Gold Extends Record-Breaking Rally On Fed Easing Expectations, Safe-Haven Demand

  • Gold hits a fresh all-time high at $3,728 on Monday, extending gains for a sixth straight week.
  • US Dollar and Treasury yields ease at the start of the week, adding fresh support to bullion.
  • Fed Chair Jerome Powell speaks on Tuesday, alongside several other Fed officials throughout the week.

Gold (XAU/USD) continues its record-breaking rally on Monday, extending gains for the sixth straight week as dovish Federal Reserve (Fed) expectations and robust safe-haven flows keep demand elevated. At the time of writing, XAU/USD is trading around $3,715 after setting a fresh all-time high at $3,728 earlier in the day.

The latest leg higher is underpinned by growing market conviction that the Fed could deliver additional easing before year-end. While last week’s 25 basis points (bps) interest rate cut by the central bank was widely anticipated, investors are increasingly pricing in the possibility of two more reductions in October and December, even as Fed Chair Jerome Powell has stressed that future policy moves remain data-dependent.

Gold’s rally shows no signs of slowing, with the metal up more than 40% year-to-date as a combination of global risks drives demand. Beyond the expectations of further Fed easing, persistent geopolitical tensions, ongoing central bank accumulation, robust inflows into Gold-backed Exchange Traded Funds (ETFs), and uncertainty surrounding US tariff policy have all added momentum to bullion’s record-breaking run.

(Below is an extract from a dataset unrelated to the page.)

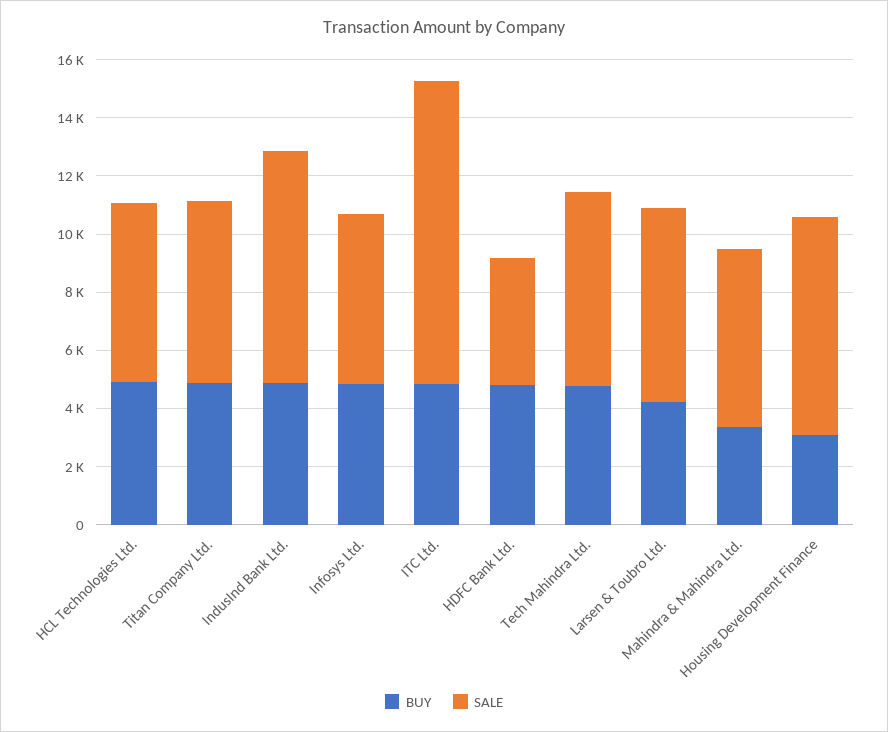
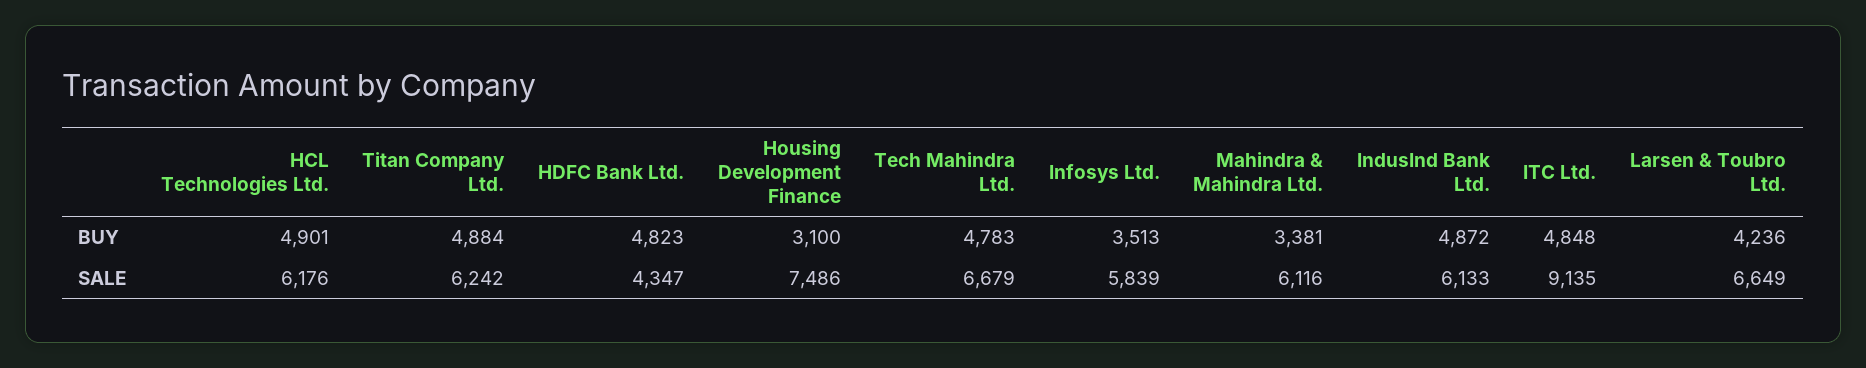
SALE, IndusInd Bank Ltd.: 8000 -> 6133
BUY, Infosys Ltd.: 5000 -> 3513
SALE, ITC Ltd.: 10500 -> 9135

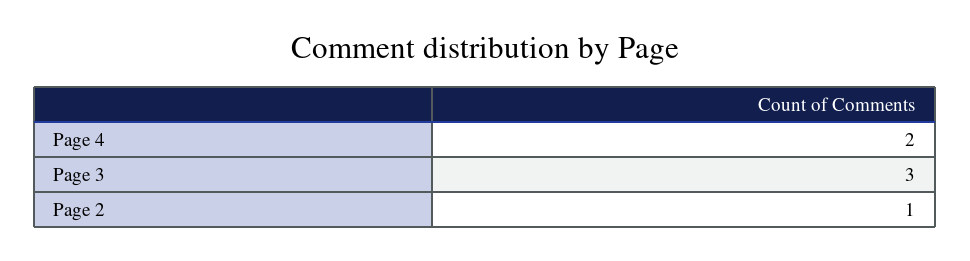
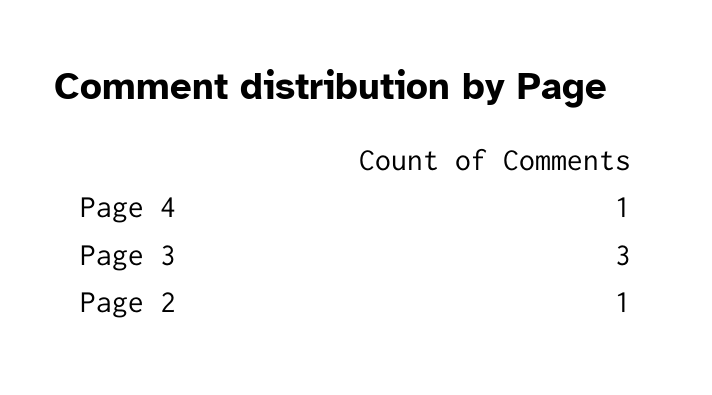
Page 4: 2 -> 1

Looking ahead, no major US economic data is scheduled for release on Monday, but all eyes will be on a wave of Fed speeches due later in the day. Market participants will parse remarks from New York Fed President John Williams, along with speeches from St. Louis Fed President Alberto Musalem, Richmond Fed President Thomas Barkin, Fed Governor Adriana Hammack, and Fed Governor Stephen Miran for signals on how policymakers are assessing the evolving economic outlook after last week’s cautious rate cut.
 

Market movers: Busy US calendar ahead with Powell, GDP, and PCE in focus

  • On Wednesday, the Federal Open Market Committee (FOMC) lowered the federal funds rate by 25 basis points to a target range of 4.00%-4.25%. In its statement, the Fed said that economic activity has moderated in recent months and that job growth is slowing as labor market conditions soften. Policymakers highlighted that inflation has come down from its highs but is still above the 2% goal, while also warning that risks to employment are becoming more pronounced.
  • The latest CFTC Commitments of Traders (COT) report, published on Friday for the week ending September 16, showed speculators holding a net long position of 266,410 contracts in Gold (COMEX futures). Long positions increased by 1,903 contracts, while shorts declined by 2,767 contracts.
  • Commercial hedgers added 33,013 new short positions, and total open interest rose by 6,596 contracts to 516,221. The data points to fresh inflows into the futures market as Gold trades at record highs, with commercials ramping up hedging activity against further price gains.
  • The US Dollar (USD) and Treasury yields ease on Monday, snapping a three-day winning streak. The US Dollar index (DXY), which tracks the Greenback's value against a basket of six major currencies, is hovering near 97.50, while yields remain subdued across the curve, adding fresh support to Gold at record highs.
  • This week’s US economic calendar is packed with key events. On Tuesday, September preliminaries S&P Global Purchasing Managers Indexes (PMIs) will be released, alongside remarks from Fed Chair Jerome Powell and other policymakers. On Thursday, attention will shift to the second-quarter annualized Gross Domestic Product (GDP), Durable Goods Orders, and the weekly Initial Jobless Claims. The week will conclude on Friday with the core Personal Consumption Expenditures (PCE) Price Index, the Fed’s preferred inflation measure, while several other Fed officials are also scheduled to cross the wires throughout the week.
     

Technical analysis: XAU/USD extends record-breaking run, key support at $3,700

(Click on image to enlarge)


XAU/USD is trading at record highs after breaking above its previous peak at $3,703, confirming bullish momentum. The breakout has extended the metal’s record-breaking rally, with buyers firmly in control as it pushes into uncharted territory.

On the downside, immediate support is now seen at $3,700, which has turned into a key pivot after the breakout above $3,703. The 21-period Simple Moving Average (SMA) on the 4-hour chart around $3,673 offers the next cushion, while a stronger floor lies near $3,630, which marks the base of the prior consolidation zone, reinforced by the 100-period SMA at $3,611.

Momentum indicators back the bullish case. The Relative Strength Index (RSI) is holding above 70, signaling strong upward momentum even as conditions stretch into overbought territory. The Moving Average Convergence Divergence (MACD) is also trending higher, with widening green histogram bars suggesting continued positive momentum. As long as Gold stays above $3,700, bulls are likely to target further gains toward fresh record levels.